Six partenaires complémentaires
Bruxelles est un territoire complexe, en mutation permanente. Pour y agir, Fabruka repose sur l’alliance de six structures d’économie sociale : SAW-B, COOPCITY, EVA bxl, Crebis, Crédal et Financité. Ces six organisations fondatrices ont des expertises complémentaires, couvrant l’entrepreneuriat social, la recherche sur les inégalités, l’action sociale et le financement solidaire. Certaines travaillent au plus près des bénéficiaires, d’autres accompagnent la création et la consolidation d’entreprises d’économie sociale.
« L’un des grands avantages de cette mise en commun, c’est le réseau. Chaque partenaire active ses contacts et ses relations de confiance, et cela nous permet d’entrer rapidement en lien avec les professionnels de terrain, les collectifs citoyens, et les publics concernés », raconte Michel.
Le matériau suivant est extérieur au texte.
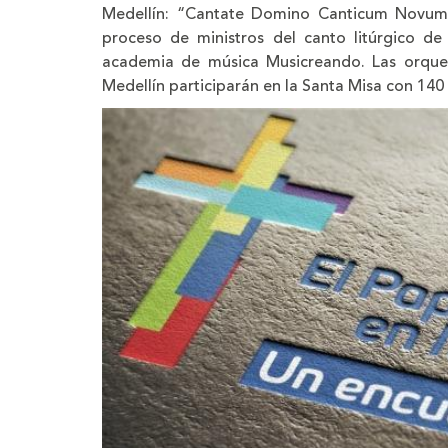
Medellín: “Cantate Domino Canticum Novum
proceso de ministros del canto litúrgico de
academia de música Musicreando. Las orque
Medellín participarán en la Santa Misa con 140 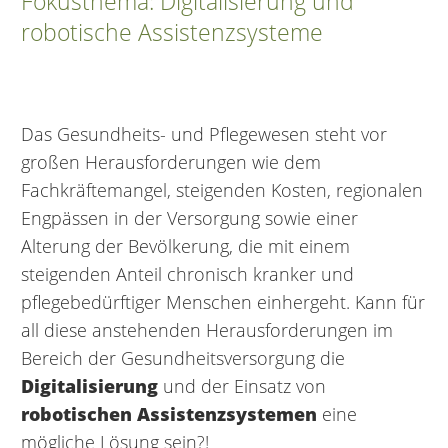
Fokusthema: Digitalisierung und
robotische Assistenzsysteme
Das Gesundheits- und Pflegewesen steht vor
großen Herausforderungen wie dem
Fachkräftemangel, steigenden Kosten, regionalen
Engpässen in der Versorgung sowie einer
Alterung der Bevölkerung, die mit einem
steigenden Anteil chronisch kranker und
pflegebedürftiger Menschen einhergeht. Kann für
all diese anstehenden Herausforderungen im
Bereich der Gesundheitsversorgung die
Digitalisierung
und der Einsatz von
robotischen Assistenzsystemen
eine
mögliche Lösung sein?!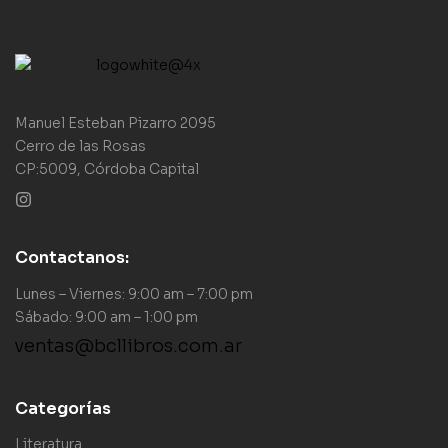
Manuel Esteban Pizarro 2095
Cerro de las Rosas
CP:5009, Córdoba Capital
Contactanos:
Lunes – Viernes: 9:00 am – 7:00 pm
Sábado: 9:00 am – 1:00 pm
ventas@bcllibros.com.ar
Categorías
Literatura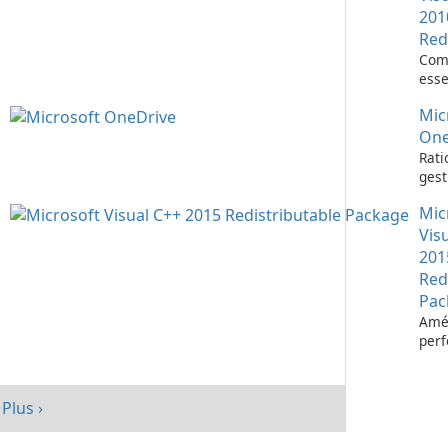
201
Red
Com
esse
l’ex
Mic
d’ap
Visu
One
Rati
gest
fich
Mic
Micr
One
Vis
201
Red
Pac
Amél
per
votr
avec
redi
Plus ›
Micr
C++ 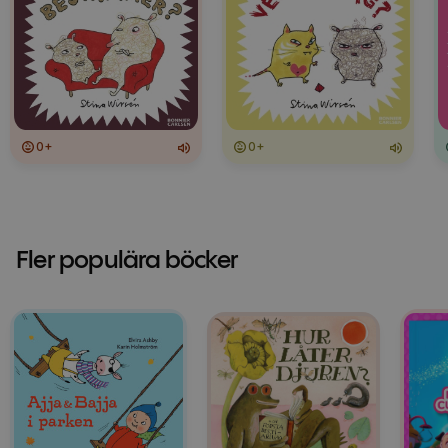
0+
0+
Fler populära böcker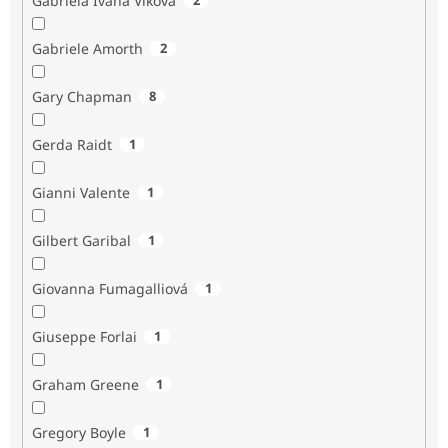
Gabriela Ivana Vlková
Gabriele Amorth
2
Gary Chapman
8
Gerda Raidt
1
Gianni Valente
1
Gilbert Garibal
1
Giovanna Fumagalliová
1
Giuseppe Forlai
1
Graham Greene
1
Gregory Boyle
1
Dès ses débuts, la fabrique peut donc s’appuyer sur un écosystème solide. Cette base facilite la mobilisation autour des groupes de travail et permet d’aller chercher des expertises variées.
Cette complémentarité permet également d’éviter l’écueil des initiatives menées en parallèle. « C’est en croisant les regards et en travaillant avec les autres acteurs que nous apporterons les réponses les plus pertinentes. On est convaincus que l’impact social est plus fort quand on construit ensemble », affirme Charlotte Martin, en charge de l’animation de territoire au sein de Fabruka. Grâce à la présence d’EVA bxl, partenaire néerlandophone, la fabrique peut lancer des dynamiques dans les deux langues officielles de la capitale.